Epigenetics, Math Team Up to Fight Cancer Cells

Johns Hopkins Medicine
AFeinberg

Andrew Feinberg, M.D. Credit: Flynn Larson

It is now widely understood that cancer is a disease of acquired defects in genes and gene function. An article published online Feb. 9 in Science, and authored by Andrew Feinberg, M.D., of the Johns Hopkins Kimmel Cancer Center and the Institute for Basic Biomedical Sciences (IBBS) and Andre Levchenko, Sc.D., M.S., of the Yale School of Engineering and Applied Science, addresses new quantitative approaches to better define and measure these defects in gene function, known as epigenetics, and their interplay with the genetic landscape of cancer.

Epigenetics and its ability to turn genes on and off through chemical changes to regions of genes and the way DNA is packaged inside the cell nucleus is a key feature of many biological processes, such as embryo development.
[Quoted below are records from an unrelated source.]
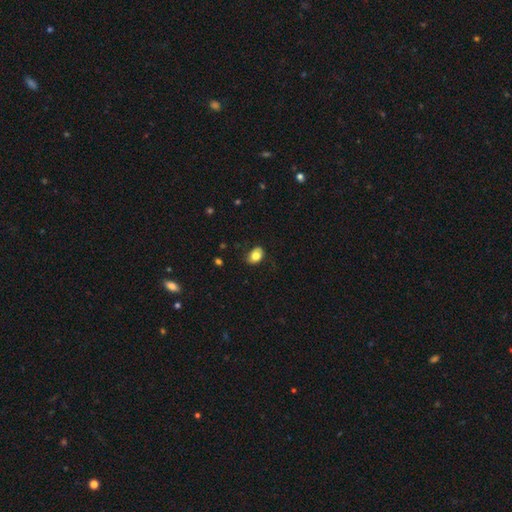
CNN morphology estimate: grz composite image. It shows a smooth galaxy with no disk features (80%) that is in between round and cigar-shaped (80%). Merging: none (77%).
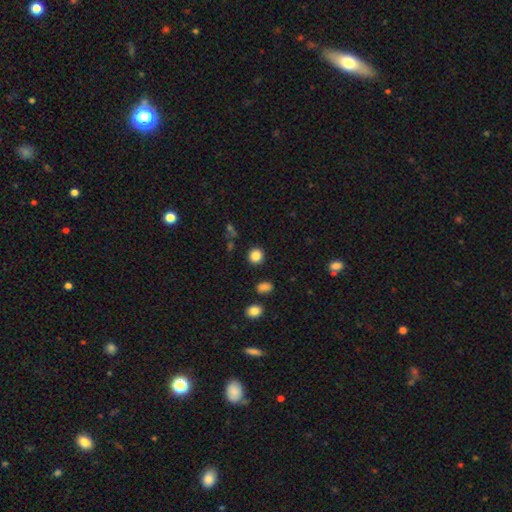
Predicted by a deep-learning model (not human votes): Smooth or featured: smooth — 85% (star or artifact — 11%)
How rounded: round — 90% (in between — 9%)
Merging: none — 90% (minor disturbance — 6%)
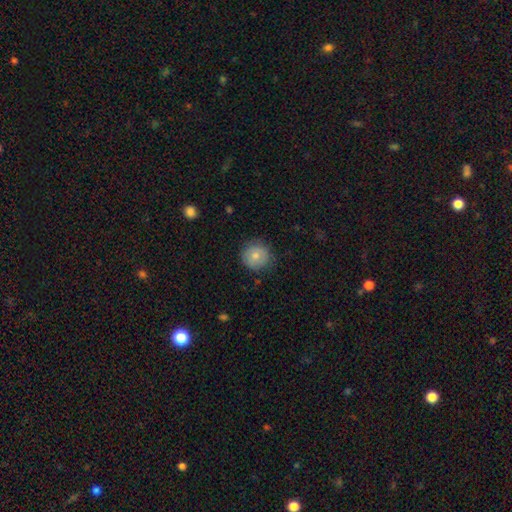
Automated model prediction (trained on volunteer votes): This appears to be a smooth galaxy with no disk features (75%) that is round (92%). Merging: none (78%).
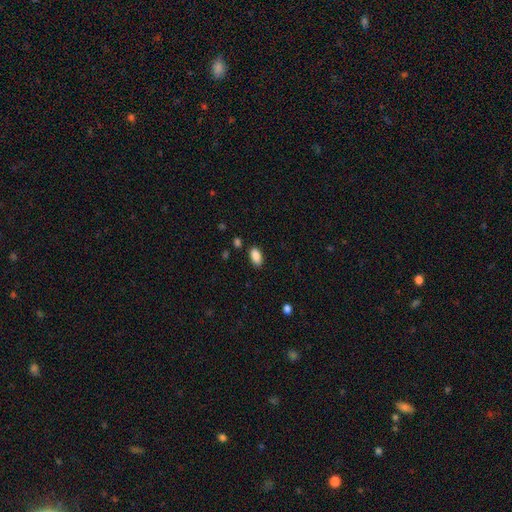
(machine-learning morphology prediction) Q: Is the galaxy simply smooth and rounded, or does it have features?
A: smooth — 88%.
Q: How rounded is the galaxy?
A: in between — 93%.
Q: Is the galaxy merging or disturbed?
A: none — 86%.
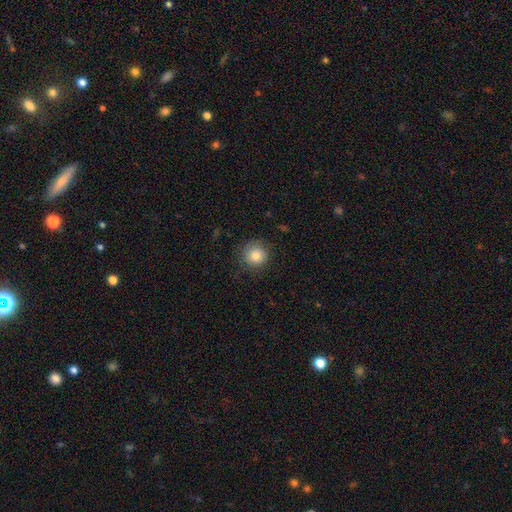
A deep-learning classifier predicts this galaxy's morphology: Overall: smooth (81%). How rounded: round (94%). Merging: none (83%).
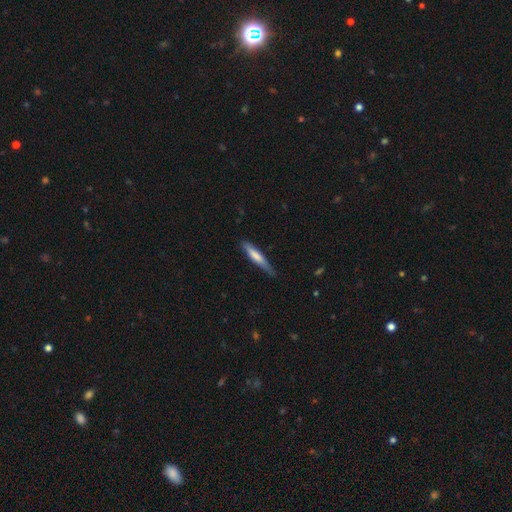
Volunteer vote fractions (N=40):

In cancer development, Feinberg explains, epigenetic changes promote phenotypic plasticity, the continued change in tumor cell behavior that helps cancer invade surrounding tissue, metastasize to other organs and evade natural defenses - such as the immune response - and chemotherapy. In cancer, this plasticity portends the malignant cell's ability to change states to invade other cells and tissue throughout the body and to maintain survival.

Mathematics has provided powerful tools to connect phenotypic plasticity in cancer to the epigenetic changes that drive it. In particular, the measurement of entropy (the uncertainty of information) can now be applied to epigenetics. As cancers develop, the epigenetic information controlling cell behavior is eroded, and we can identify the locations in the epigenome where this occurs and the genes that drive this increased entropy, says Feinberg.

"New methods in quantitative analyses of the cancer epigenetic landscape now provide the tools to understand the connections between genetics and other drivers of cancer development and growth and the relationship to epigenetic regulatory networks that mediate the landscape," adds Feinberg, Bloomberg Distinguished Professor of Medicine at the Johns Hopkins University School of Medicine, Whiting School of Engineering and Bloomberg School of Public Health.

New technologies that integrate cancer biology and mathematics may make it possible to distinguish cancer cells from normal cells, and to quantify and measure the epigenetic modulation of cells states and how it influences the behavior of cells, the article reports.

"If we understand these processes, we might be able to identify chemical changes that occur only in cancer cells to diagnose cancer better and earlier and predict its behavior, so we can intervene with more targeted therapies," says Feinberg, director of the IBBS epigenetics center. "These quantitative approaches must be part of the cure. We can't understand cancer without them."